> _Provided passage_
Using this promising detection material, liquid crystal sensor for catalase enzyme has already been developed in our lab. Though aqueous/LC interface system provided sensitive detection scheme of catalase with 1 nM, it involved drying time, grids and optical cells with chambers that complicated and elongated the procedure.17 To simplify the procedure and increase the sensitivity of the detection by increasing surface area, we incorporated previous report on micrometerscale LC droplets with distinct optical texture that can be used as detection scheme.22 The LC droplets were produced by dissolving LCs in organic solvent and then dropping the solution onto a glass slide. As the organic solvent evaporated and the LC droplets spread uniformly on the surface, distinct pattern showed and was ready for experimental use.
Using this much advantageous detection mechanism of LC droplet system, we developed a quick and simple catalase detector. Dark-cross pattern (Fig. 1(b)) was observed when hydrogen peroxide was applied onto the pattern, representing perpendicular orientation. When hydrolyzed-hydrogen peroxide was made in contact with the pattern, it displayed bright fan shape (planar orientation) (Fig. 1(a)). This indicated that enzymatic reaction between catalase and its substrate, hydrogen peroxide, was successfully carried, decomposing hydrogen peroxide to a significant level to block the orientational change inducement.

> _Problems to solve_
1. Write out the passage on liquid crystal catalase detection from "Using this promising" to "for experimental use.", word for word.
2. Extend the passage on liquid crystal catalase detection, picking up after its final sentence.
The entries that come after this passage have no connection to it.

> _Data_
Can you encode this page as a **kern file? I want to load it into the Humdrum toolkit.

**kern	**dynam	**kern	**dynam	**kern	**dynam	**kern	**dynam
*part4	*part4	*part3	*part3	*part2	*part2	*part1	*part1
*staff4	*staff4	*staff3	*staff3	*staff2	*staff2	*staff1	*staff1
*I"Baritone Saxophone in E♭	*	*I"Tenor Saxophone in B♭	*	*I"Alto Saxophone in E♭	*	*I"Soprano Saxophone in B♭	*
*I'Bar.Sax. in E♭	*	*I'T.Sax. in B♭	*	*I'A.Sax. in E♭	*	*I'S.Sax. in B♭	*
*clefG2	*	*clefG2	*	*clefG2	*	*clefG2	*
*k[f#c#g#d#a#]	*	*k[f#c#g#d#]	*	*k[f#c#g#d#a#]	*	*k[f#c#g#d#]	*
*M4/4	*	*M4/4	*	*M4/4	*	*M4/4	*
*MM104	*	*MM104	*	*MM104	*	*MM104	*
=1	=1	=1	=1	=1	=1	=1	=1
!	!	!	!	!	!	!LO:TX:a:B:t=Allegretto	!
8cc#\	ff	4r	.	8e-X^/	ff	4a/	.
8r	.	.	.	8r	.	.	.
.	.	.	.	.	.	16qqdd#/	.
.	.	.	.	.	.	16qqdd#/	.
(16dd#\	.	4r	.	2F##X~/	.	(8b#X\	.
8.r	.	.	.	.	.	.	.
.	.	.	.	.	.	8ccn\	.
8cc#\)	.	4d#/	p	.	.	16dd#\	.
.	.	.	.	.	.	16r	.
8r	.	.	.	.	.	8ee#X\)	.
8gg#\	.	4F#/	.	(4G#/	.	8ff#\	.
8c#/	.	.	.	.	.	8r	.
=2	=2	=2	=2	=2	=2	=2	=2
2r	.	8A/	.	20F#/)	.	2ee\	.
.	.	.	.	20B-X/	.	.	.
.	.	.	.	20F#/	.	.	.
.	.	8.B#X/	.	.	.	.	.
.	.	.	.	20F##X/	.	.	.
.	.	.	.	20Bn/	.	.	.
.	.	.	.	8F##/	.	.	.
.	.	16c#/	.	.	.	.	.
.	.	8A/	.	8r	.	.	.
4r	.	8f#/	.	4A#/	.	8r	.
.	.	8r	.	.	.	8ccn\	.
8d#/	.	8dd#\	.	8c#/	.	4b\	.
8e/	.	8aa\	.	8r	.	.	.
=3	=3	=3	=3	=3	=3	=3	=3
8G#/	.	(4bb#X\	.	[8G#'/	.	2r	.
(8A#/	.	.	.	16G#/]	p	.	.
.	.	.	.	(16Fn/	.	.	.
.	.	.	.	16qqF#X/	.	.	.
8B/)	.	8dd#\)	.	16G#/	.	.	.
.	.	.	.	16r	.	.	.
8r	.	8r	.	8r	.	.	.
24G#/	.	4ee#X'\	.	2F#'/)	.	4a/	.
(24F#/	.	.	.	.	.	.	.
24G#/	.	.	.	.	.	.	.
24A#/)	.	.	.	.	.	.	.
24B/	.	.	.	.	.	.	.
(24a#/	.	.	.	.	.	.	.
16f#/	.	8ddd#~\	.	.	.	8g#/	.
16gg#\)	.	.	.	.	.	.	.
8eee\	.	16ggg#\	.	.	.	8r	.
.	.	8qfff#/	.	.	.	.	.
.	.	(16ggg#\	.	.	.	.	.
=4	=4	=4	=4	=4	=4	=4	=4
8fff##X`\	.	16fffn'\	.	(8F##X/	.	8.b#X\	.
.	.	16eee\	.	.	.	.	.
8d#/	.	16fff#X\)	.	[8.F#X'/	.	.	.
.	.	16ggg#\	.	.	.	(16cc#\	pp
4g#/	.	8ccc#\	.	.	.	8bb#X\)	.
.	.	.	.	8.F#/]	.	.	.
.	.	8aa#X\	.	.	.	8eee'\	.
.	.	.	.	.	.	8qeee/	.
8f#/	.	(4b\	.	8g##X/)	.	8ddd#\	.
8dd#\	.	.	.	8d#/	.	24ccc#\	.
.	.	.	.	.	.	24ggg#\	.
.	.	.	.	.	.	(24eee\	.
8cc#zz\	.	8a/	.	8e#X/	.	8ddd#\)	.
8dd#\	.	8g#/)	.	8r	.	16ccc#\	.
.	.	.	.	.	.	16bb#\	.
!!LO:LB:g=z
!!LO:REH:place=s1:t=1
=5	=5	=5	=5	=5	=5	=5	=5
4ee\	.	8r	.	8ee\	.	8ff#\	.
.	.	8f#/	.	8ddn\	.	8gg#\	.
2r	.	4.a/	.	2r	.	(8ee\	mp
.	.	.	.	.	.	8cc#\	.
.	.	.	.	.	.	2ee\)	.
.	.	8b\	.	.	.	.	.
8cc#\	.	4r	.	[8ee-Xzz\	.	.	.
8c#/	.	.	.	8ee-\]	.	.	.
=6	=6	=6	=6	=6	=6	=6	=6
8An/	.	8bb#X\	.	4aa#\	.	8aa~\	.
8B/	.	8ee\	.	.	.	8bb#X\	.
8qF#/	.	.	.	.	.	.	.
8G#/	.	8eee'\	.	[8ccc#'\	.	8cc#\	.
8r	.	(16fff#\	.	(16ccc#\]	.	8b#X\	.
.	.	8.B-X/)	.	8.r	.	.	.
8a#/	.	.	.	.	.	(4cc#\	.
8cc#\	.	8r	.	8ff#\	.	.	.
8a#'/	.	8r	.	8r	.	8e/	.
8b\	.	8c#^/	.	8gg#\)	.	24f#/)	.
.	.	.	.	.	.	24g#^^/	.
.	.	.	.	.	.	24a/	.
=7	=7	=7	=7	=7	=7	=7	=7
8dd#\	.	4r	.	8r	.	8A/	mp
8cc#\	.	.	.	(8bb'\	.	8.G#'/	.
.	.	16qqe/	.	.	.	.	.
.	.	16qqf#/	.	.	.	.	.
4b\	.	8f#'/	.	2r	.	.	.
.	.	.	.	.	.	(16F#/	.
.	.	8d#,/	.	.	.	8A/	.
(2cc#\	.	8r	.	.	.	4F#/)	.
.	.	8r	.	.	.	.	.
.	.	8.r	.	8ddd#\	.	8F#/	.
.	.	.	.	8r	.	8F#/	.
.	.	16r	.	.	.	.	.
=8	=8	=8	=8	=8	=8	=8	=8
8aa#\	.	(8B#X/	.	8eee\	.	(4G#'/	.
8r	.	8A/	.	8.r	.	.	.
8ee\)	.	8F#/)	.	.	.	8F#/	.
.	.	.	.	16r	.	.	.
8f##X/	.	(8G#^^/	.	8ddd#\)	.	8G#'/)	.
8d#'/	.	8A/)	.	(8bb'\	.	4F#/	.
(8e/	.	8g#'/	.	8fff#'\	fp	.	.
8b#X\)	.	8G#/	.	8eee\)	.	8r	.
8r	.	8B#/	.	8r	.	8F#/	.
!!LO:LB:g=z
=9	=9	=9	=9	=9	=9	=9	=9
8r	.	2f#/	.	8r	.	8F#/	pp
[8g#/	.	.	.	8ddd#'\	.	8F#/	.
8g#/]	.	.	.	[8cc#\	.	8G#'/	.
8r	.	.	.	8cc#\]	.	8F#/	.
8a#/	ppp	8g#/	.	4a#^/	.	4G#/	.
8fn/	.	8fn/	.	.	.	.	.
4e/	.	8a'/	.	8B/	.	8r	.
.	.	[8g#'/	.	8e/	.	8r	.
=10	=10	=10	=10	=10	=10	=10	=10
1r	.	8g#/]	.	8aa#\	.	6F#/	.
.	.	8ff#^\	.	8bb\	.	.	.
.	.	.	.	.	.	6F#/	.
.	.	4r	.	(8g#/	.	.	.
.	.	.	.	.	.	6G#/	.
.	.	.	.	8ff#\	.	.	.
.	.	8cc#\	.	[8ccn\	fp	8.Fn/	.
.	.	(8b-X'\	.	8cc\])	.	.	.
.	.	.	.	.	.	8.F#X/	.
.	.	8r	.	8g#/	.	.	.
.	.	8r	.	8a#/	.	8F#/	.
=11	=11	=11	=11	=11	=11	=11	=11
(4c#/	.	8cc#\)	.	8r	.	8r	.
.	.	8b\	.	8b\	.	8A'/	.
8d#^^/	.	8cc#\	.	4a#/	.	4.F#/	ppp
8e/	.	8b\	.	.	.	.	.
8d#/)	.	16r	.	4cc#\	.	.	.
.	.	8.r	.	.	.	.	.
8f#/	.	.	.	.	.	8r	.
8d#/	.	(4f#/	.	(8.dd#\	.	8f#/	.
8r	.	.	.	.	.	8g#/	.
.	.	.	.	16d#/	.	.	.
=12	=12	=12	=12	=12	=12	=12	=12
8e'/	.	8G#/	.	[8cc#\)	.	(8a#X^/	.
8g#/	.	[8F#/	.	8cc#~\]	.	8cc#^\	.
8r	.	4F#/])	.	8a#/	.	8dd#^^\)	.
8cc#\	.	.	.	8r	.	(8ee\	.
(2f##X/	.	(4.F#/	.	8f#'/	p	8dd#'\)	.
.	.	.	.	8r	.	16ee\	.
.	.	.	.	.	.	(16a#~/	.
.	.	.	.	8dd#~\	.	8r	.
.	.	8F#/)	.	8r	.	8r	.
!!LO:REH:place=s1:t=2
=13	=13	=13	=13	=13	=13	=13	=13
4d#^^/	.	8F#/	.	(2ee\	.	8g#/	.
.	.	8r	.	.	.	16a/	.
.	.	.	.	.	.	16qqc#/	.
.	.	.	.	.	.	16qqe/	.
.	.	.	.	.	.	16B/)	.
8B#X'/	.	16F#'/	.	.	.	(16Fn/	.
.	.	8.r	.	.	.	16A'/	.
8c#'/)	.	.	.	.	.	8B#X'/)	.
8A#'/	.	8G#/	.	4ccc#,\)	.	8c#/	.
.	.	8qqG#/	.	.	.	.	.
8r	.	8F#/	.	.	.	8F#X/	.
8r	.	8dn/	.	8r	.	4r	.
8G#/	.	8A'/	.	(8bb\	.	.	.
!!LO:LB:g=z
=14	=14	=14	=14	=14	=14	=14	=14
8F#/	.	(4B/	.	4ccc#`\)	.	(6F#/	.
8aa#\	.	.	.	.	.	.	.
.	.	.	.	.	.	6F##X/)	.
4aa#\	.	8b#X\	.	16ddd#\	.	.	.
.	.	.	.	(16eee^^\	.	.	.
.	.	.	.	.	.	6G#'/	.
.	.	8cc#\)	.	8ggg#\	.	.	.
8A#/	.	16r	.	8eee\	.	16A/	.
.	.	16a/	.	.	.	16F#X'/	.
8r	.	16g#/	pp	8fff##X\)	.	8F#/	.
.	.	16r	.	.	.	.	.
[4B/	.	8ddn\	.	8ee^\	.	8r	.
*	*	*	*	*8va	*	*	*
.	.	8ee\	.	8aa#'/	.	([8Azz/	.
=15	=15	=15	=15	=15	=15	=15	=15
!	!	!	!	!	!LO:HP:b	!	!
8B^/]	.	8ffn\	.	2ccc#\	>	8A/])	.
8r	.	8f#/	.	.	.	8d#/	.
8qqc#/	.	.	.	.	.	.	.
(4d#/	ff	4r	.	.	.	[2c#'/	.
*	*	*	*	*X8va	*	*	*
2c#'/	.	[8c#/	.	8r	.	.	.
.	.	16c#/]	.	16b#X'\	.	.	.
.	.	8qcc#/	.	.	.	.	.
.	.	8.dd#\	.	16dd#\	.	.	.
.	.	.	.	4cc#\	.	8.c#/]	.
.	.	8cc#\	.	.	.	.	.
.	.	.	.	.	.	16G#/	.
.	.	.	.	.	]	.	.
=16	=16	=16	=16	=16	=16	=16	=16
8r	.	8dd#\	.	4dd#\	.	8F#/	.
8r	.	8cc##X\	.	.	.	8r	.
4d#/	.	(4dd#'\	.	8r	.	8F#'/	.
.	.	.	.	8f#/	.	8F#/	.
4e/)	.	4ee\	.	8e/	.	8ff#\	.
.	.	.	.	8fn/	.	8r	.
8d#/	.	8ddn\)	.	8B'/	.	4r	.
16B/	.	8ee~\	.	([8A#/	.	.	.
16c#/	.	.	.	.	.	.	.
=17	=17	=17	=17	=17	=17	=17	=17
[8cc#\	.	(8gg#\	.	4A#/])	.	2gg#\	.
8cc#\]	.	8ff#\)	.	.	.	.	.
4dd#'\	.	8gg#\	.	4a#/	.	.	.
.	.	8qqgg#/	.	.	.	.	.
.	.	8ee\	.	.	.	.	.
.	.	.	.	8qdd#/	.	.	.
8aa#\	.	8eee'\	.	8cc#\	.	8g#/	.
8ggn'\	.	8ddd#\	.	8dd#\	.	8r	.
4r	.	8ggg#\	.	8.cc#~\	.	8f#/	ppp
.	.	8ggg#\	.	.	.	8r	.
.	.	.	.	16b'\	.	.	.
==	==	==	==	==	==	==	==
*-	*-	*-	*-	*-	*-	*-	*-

> _Answers to the exercise_
1.
Using this promising detection material, liquid crystal sensor for catalase enzyme has already been developed in our lab. Though aqueous/LC interface system provided sensitive detection scheme of catalase with 1 nM, it involved drying time, grids and optical cells with chambers that complicated and elongated the procedure.17 To simplify the procedure and increase the sensitivity of the detection by increasing surface area, we incorporated previous report on micrometerscale LC droplets with distinct optical texture that can be used as detection scheme.22 The LC droplets were produced by dissolving LCs in organic solvent and then dropping the solution onto a glass slide. As the organic solvent evaporated and the LC droplets spread uniformly on the surface, distinct pattern showed and was ready for experimental use.

2.
Figure 1.Schematic illustration of orientational change of LCs as applied hydrogen peroxide oxidizes dodecanal to its carboxylate form: (a) planar orientation and (b) perpendicular orientation.
Experimental
Materials. Nematic liquid crystal (LC) 4-cyano-4'-pentylbiphenyl (5CB) manufactured by BDH Chemicals from EM industries (Hawthorne, NY) was used in the experiment. Premium glass microscope slides were purchased from Fisher Scientific (Pittsburg, PA) and used. n-heptane (anhydrous) from Daejung Chemicals & Metals Co. Ltd. (South Korea) was used to dissolve 5CB. Sulfuric acid, hydrogen peroxide (30%w/v), octyltrichlorosilane (OTS), and phosphate buffered saline (PBS), dodecanal, hydrogen peroxide, and catalase were all from Sigma-Aldrich. Otherwise mentioned, all aqueous solution were prepared with deionized water (18 MΩ cm) using a Milli-Q water purification system (Millipore, Bedford, MA).
Treatment of Glass Microscope Slides (with Piranha Solution, then with OTS). Glass microscope slides were immersed in piranha solution composed of 30% H2O2 and 70% H2SO4, for 30 min at 80 ℃ (CAUTION: since piranha solution reacts violently with organic compounds, you need extreme caution in handling it. DO NOT store the solution in a closed container). After heating, they were cooled at room temperature for half an hour. The slides were then rinsed with DI water, ethanol, and methanol, 3 times per solvent type and in the given order. Cleaned piranha glasses were dried under N2 gas, then heated/stored at 120 ℃ oven for overnight. After heating, they were immersed in OTS/n-heptane solution for 30 min. Following OTS deposition, the slides were rinsed 3 times using dichloromethane and dried with N2 gas, now ready for experimental use. Prepared OTS slides should be stored at room temperature.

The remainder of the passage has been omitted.